Joy Watters reviews a production that 'requires the willing suspension of disbelief'.
JM Barrie’s rarely-staged 1901 comedy looks back a century to the lot of women, whether they will gain social acceptability through marriage or whether, whisper it, they must remain old maids.
It focuses on sisters Phoebe and Susan Throssel during the Napoleonic Wars, living in their little house in an English county town. Phoebe is expecting a proposal of marriage from the local doctor but he decides to go off to war instead.

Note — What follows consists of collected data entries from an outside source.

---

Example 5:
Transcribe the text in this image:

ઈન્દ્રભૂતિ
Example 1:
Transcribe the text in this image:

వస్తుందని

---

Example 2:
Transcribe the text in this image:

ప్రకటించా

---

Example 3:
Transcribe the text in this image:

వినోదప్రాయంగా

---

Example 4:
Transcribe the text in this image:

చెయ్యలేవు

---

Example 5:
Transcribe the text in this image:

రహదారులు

The doc, Valentine Brown, returns ten years later and is shocked by Phoebe’s aged appearance. Furious, she does herself up and pretends to be her young niece, flirting with all the boys.

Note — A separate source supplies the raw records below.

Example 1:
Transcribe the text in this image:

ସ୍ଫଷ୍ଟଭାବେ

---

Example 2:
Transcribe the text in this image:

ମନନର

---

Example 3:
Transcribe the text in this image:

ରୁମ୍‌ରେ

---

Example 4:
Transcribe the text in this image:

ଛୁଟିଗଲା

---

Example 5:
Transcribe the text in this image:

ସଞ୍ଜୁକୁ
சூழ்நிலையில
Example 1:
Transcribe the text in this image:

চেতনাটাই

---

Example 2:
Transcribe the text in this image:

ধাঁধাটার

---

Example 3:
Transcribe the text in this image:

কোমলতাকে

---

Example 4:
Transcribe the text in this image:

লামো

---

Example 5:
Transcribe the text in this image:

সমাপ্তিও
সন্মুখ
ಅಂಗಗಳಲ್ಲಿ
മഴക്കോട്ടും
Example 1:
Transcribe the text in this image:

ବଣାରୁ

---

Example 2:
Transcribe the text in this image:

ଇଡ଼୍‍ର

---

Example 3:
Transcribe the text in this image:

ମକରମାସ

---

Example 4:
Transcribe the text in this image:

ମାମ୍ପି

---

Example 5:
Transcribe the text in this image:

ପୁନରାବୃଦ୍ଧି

But then Phoebe (Fiona Wood) decides to be her own woman. Wood handles the shift from soft centre to hard nut with ease. People must accept her for what she is, she decides.

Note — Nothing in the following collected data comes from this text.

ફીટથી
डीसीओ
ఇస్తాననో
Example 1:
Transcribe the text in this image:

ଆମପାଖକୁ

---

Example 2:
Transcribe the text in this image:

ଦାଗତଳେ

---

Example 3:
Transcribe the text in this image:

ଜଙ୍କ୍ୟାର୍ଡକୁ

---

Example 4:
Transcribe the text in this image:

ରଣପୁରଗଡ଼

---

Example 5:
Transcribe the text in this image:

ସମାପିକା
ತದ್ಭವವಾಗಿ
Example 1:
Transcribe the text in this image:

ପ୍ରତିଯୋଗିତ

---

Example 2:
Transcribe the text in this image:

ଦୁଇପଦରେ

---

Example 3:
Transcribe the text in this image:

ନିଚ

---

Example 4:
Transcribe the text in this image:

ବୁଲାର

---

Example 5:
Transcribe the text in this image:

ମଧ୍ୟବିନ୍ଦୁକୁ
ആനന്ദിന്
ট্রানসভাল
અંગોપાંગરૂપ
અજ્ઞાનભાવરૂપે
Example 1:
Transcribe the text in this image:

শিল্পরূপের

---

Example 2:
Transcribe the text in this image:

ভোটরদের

Valentine (Alan Mirren) realises what he has been missing and proposes. There’s a nice growing comic edge to Mirren’s performance. He turns out to be a decent sort, but as husband potential there is the unexplored question of him losing the Throssel sisters’ fortune with unwise investment.
Helen Logan pops in and out as the Scots maid to tell it all like it is and contribute to the humour.
Director Liz Carruthers makes the most of the material she has and a lot of this little confection requires the willing suspension of disbelief.
Runs in repertoire at Pitlochry Festival Theatre until October 12.